EXCERPTED PASSAGE:
>> start
For Immediate Release

A new report card from the Arizona PIRG Education Fund issued Arizona a failing grade for missing the opportunity to kick-start electric transportation and infrastructure through its use of funds from Volkswagen’s nearly $3 billion settlement.

After VW was caught three years ago violating emissions standards in 590,000 cars marketed as “clean diesel,” the automaker agreed to create an “Environmental Mitigation Trust” to be distributed across all 50 states (along with the District of Columbia and Puerto Rico).

After the settlement was finalized, the Arizona PIRG Education Fund released recommendations for how Arizona should allocate funds from the Environmental Mitigation Trust. To fully take advantage of the opportunity, the organization recommended using the maximum allowable amount (15 percent) to invest in electric vehicle charging infrastructure and that the remaining amount (85 percent) be spent on new, all-electric transit and school buses to replace older, outdated diesel models.

“The VW settlement money presented our state with a unique chance to accelerate electrification of school and transit buses and to invest in electric vehicle charging infrastructure,” stated Diane E. Brown, Executive Director of the Arizona PIRG Education Fund. “Instead, Arizona steered away from the opportunity to boost transportation electrification by spending VW settlement money on new diesel buses to replace older diesel buses.”

Brown mentioned that the VW settlement does not preclude states from spending the money on new diesel or compressed natural gas technology. However, the organization considered the negative health impacts caused by fossil fuels and prepared the study to focus on whether Arizona and other states used the VW settlement money to electrify transportation.

Brown also noted that although Arizona’s decision will have a net short-term emissions benefit, older diesel vehicles nearing the ends of their useful lives will need to be replaced with or without the VW settlement money. Brown said the VW money should not serve as a substitute for whatever other source of funding would have been used for those replacements; instead it should be used to make up the difference in price between a new diesel replacement and a new electric replacement.
>> end
DATASET EXCERPT:
>> start
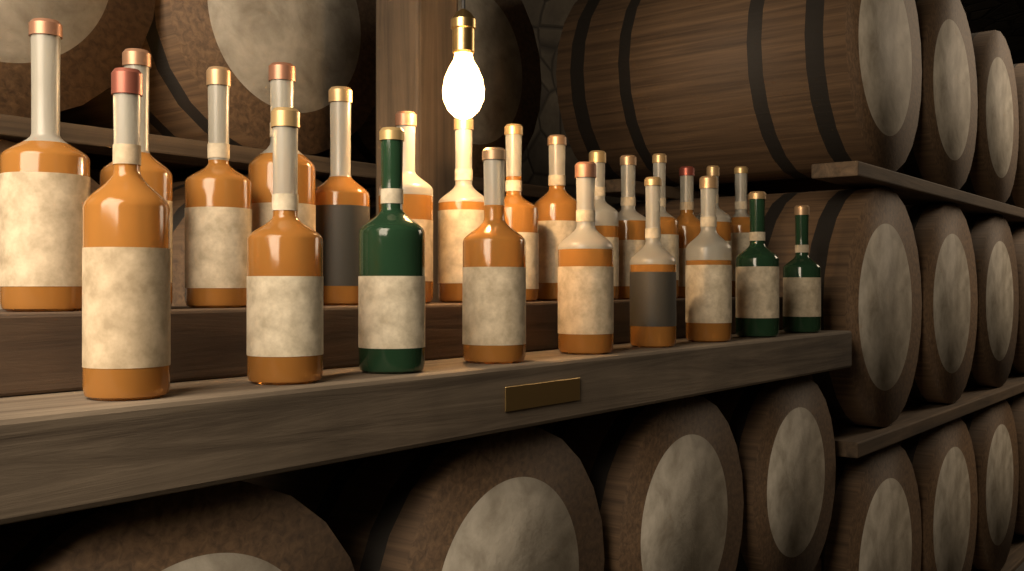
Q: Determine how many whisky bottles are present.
>> end
PROBLEM 1:
Answer these questions about the press release on Arizona's use of the Volkswagen settlement, one line each:
(a) In how many cars was VW caught violating emissions standards?
(b) What share of the trust funds did the organization recommend putting into electric vehicle charging infrastructure?
(c) According to Diane E. Brown, what did Arizona buy with the settlement money?
PROBLEM 2:
Pick up the press release on Arizona's use of the Volkswagen settlement after its last sentence and carry it on for another paragraph or two.

FINAL RESULT 1:
(a) 590,000 cars.
(b) The maximum allowable amount, 15 percent.
(c) New diesel buses to replace older diesel buses.

FINAL RESULT 2:
The Arizona PIRG Education Fund scorecard highlights that the state allocated about $38 million of the state’s share of the VW settlement to replacing old, outdated diesel school buses with 330 new diesel buses. According to the scorecard, if the state either provided separate funding or required school districts to obtain funding up to the $111,000 it would cost to replace the diesel bus in normal order, and then provided an additional $119,000 per bus from the VW settlement to cover the cost difference between a diesel and electric bus, Arizona could have replaced old, outdated school buses with 309 new electric buses. If the state increased the allocation towards schools by an additional $1.3 million, it could still have replaced 330 old diesel buses, but with 330 new electric buses instead of new diesel buses. The Union of Concerned Scientists has stated that the emission reduction benefits of 330 new electric buses far outweigh the emission reduction benefits of 330 new diesel buses.   

The study comes as the summertime travel season is underway. The vast majority of miles traveled are in gas-powered cars that contribute to poor air quality, asthma and other respiratory illnesses.

The study gave only 15 states a C or better for money-spending policies that increase access to electric vehicle charging and bolster electric school and transit bus fleets. Fourteen states (including Arizona) and Puerto Rico received a failing score.